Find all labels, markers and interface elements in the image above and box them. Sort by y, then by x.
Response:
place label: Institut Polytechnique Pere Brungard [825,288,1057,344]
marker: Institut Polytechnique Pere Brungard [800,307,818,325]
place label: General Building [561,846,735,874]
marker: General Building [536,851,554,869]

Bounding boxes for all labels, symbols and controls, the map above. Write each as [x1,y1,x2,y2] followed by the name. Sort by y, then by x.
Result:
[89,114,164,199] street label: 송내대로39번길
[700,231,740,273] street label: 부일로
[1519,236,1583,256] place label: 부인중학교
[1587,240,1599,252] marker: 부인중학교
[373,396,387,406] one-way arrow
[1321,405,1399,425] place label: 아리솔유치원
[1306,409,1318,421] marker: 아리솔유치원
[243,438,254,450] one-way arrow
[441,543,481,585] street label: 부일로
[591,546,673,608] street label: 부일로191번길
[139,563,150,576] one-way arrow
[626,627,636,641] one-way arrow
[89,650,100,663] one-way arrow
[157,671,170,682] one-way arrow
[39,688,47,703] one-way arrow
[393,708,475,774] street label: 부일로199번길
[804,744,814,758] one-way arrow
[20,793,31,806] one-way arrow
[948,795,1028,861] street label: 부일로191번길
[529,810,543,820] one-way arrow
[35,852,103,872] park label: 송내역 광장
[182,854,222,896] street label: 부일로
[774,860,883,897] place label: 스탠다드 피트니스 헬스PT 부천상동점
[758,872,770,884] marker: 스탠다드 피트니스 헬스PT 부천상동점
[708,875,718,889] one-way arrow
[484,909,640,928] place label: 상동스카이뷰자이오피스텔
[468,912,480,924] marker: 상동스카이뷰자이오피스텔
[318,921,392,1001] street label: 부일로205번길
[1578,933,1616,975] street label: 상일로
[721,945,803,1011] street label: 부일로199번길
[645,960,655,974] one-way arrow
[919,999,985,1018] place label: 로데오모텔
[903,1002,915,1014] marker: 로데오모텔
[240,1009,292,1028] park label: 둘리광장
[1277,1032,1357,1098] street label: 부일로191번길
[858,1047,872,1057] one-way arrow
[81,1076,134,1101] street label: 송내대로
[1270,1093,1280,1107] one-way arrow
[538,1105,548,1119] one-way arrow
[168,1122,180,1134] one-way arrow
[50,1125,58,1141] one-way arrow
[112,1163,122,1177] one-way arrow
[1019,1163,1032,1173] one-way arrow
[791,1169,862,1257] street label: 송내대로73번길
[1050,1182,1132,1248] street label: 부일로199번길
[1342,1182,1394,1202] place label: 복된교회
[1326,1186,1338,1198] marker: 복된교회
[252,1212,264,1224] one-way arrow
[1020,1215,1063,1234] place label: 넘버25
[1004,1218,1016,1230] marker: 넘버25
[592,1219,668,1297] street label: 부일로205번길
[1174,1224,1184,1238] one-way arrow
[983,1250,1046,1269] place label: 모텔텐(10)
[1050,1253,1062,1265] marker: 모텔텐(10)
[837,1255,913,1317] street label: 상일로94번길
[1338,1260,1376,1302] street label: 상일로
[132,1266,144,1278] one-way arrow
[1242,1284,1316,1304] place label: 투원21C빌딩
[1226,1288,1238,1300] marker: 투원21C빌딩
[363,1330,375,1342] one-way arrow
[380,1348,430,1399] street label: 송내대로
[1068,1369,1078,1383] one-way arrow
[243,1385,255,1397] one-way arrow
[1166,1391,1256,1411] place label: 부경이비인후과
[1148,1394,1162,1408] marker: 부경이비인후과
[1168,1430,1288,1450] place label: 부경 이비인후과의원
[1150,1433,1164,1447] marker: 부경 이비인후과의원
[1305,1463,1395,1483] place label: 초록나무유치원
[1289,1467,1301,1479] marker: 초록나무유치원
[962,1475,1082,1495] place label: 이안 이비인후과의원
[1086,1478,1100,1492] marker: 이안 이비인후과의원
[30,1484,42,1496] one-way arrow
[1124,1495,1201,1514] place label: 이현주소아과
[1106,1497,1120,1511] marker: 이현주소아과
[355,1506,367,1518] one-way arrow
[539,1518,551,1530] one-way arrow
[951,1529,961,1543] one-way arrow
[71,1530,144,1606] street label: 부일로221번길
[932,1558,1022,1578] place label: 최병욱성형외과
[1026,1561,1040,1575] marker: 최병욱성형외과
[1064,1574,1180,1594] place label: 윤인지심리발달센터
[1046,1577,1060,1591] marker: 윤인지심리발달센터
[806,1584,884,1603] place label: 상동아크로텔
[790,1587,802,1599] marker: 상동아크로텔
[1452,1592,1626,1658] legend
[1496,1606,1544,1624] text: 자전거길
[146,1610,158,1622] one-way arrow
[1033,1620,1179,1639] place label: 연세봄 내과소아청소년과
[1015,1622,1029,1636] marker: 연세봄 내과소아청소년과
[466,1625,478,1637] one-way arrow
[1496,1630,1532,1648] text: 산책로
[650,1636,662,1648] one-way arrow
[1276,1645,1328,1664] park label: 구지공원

• **Work instruction**
All lines that contain the word "Pere" must be copied from the records above.

• **Written reply**
place label: Institut Polytechnique Pere Brungard [825,288,1057,344]
marker: Institut Polytechnique Pere Brungard [800,307,818,325]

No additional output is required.